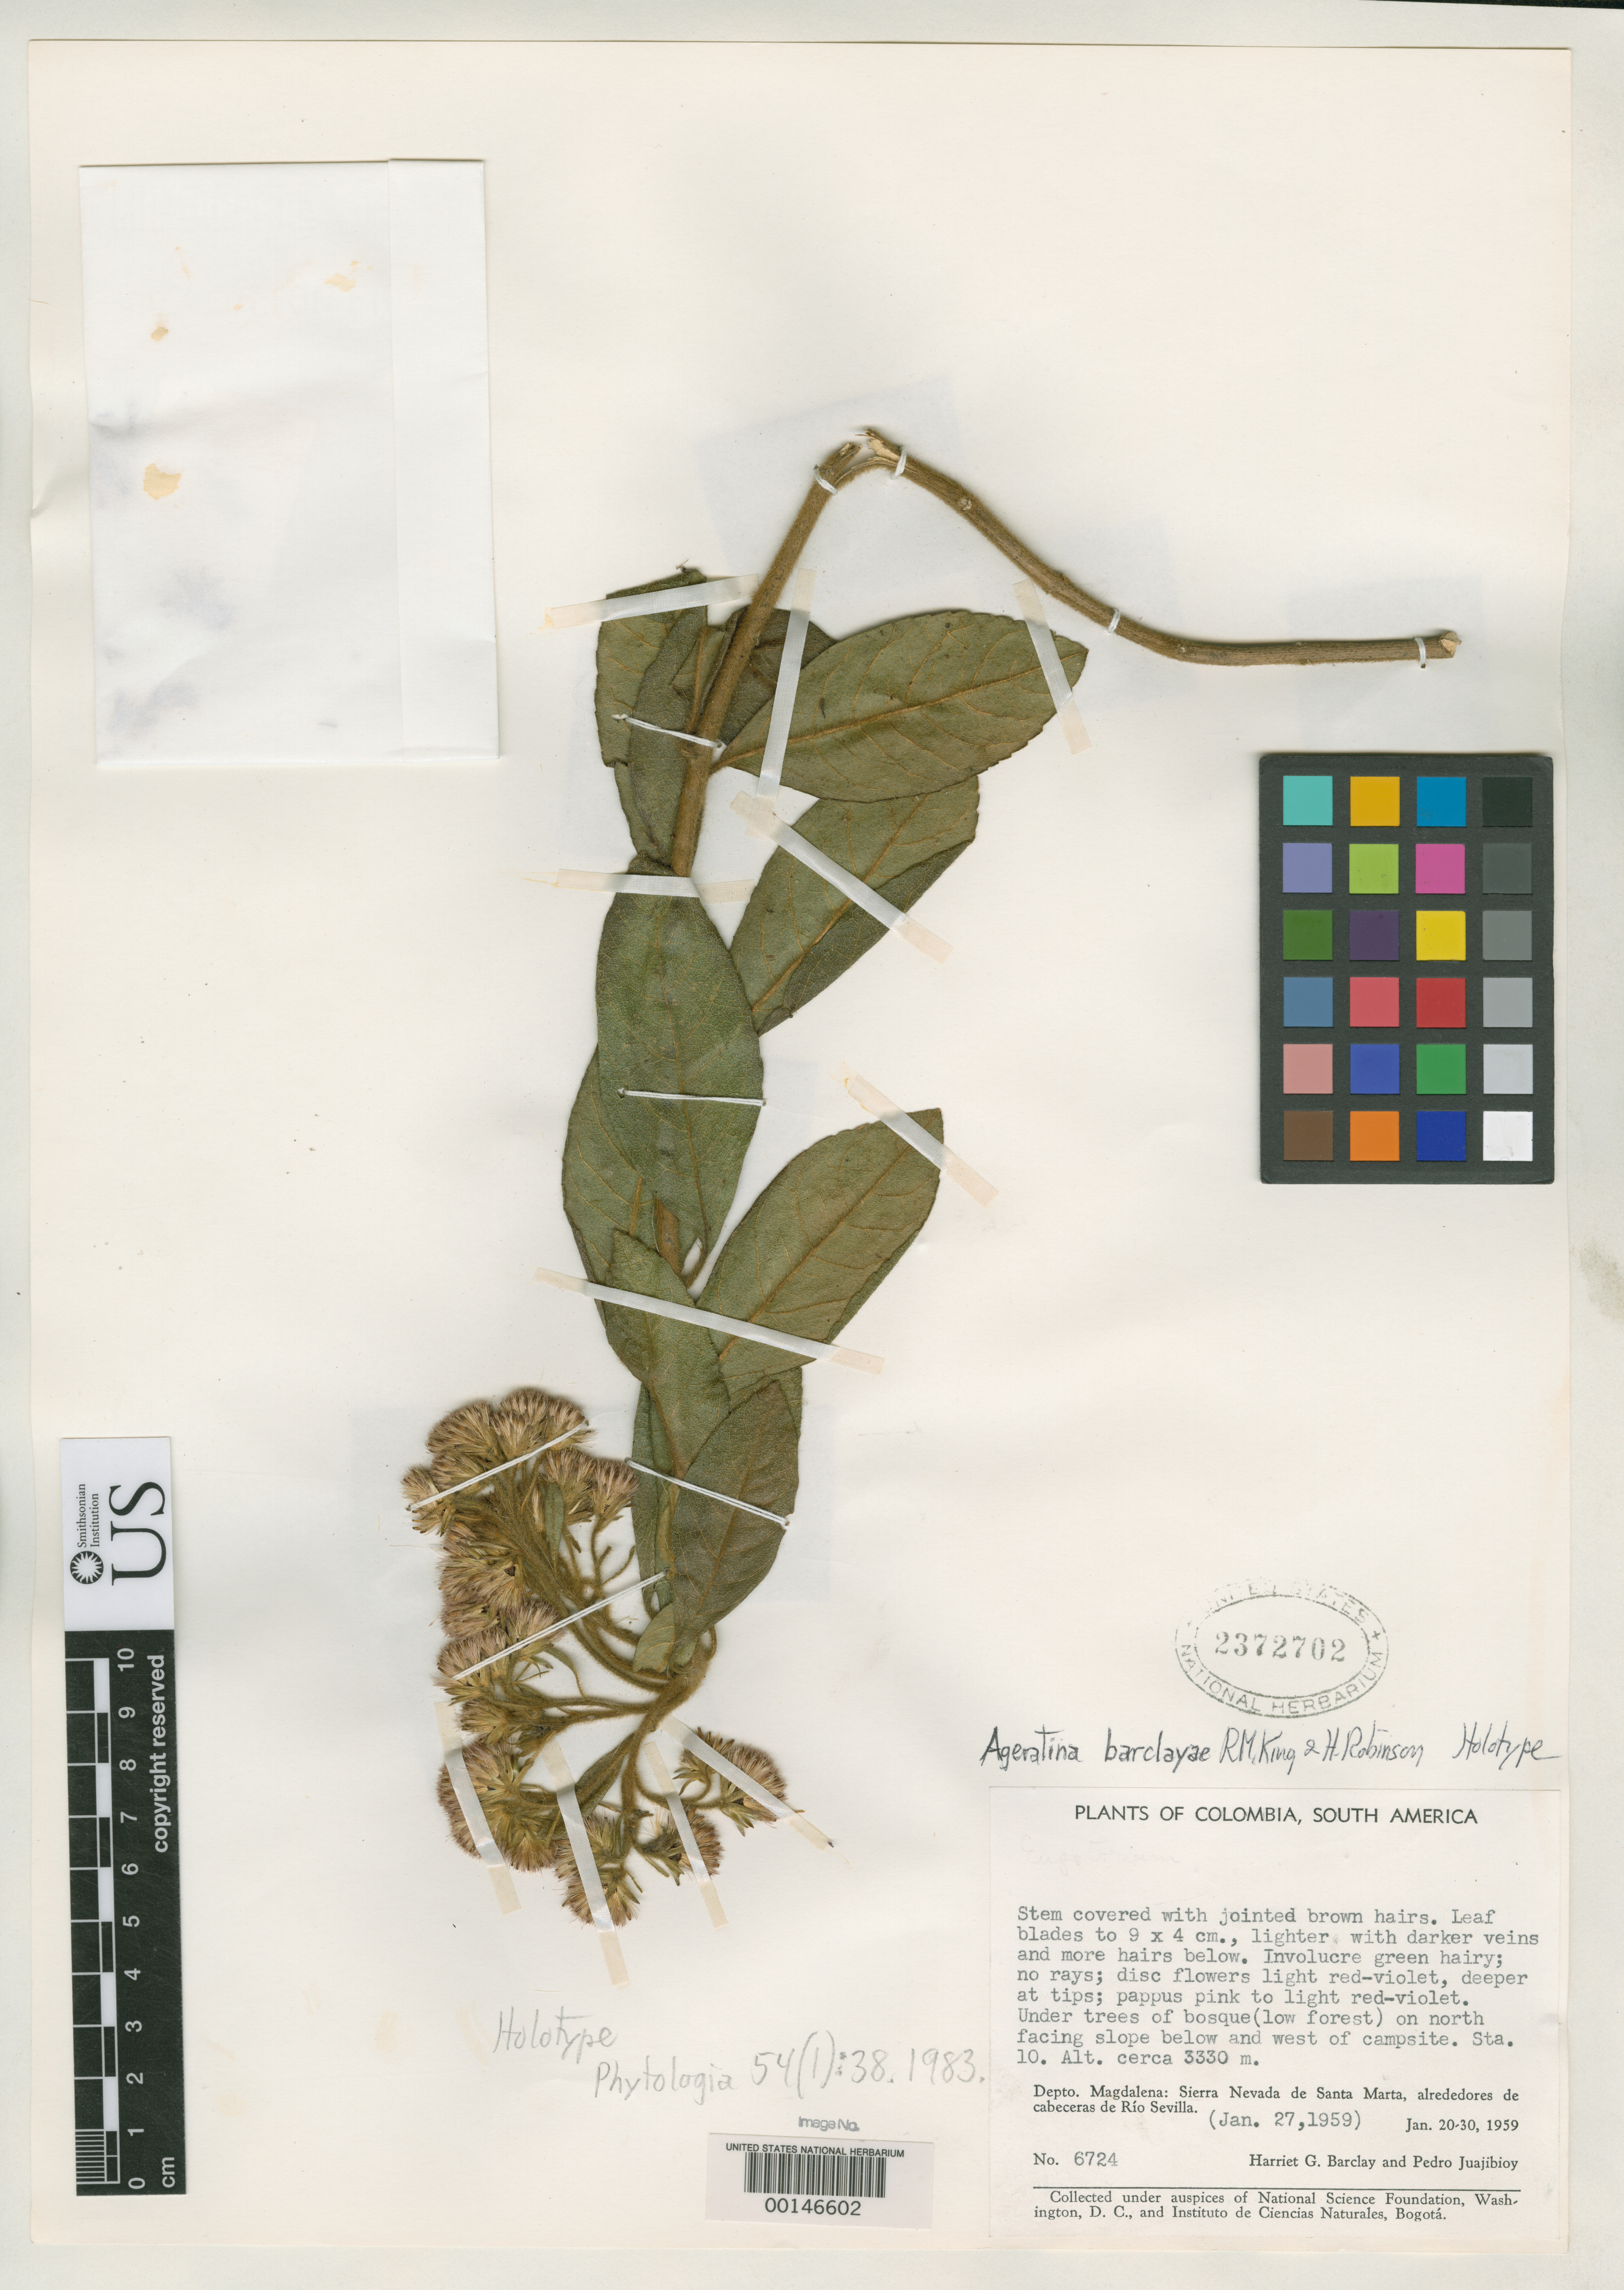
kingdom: Plantae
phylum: Tracheophyta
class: Magnoliopsida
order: Asterales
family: Asteraceae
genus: Ageratina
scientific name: Ageratina barclayae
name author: R.M. King & H. Rob.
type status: Holotype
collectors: H. G. Barclay & P. Juajibioy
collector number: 6724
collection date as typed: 27 Jan 1959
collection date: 1959-01-27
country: Colombia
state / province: Magdalena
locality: Sierra Nevada de Santa Marta, Rio Sevilla.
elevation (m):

* _WORK INSTRUCTIONS_
Give back every line of the material above unchanged, leaving out the picture.

* _EXERCISE RESPONSE_
kingdom: Plantae
phylum: Tracheophyta
class: Magnoliopsida
order: Asterales
family: Asteraceae
genus: Ageratina
scientific name: Ageratina barclayae
name author: R.M. King & H. Rob.
type status: Holotype
collectors: H. G. Barclay & P. Juajibioy
collector number: 6724
collection date as typed: 27 Jan 1959
collection date: 1959-01-27
country: Colombia
state / province: Magdalena
locality: Sierra Nevada de Santa Marta, Rio Sevilla.
elevation (m):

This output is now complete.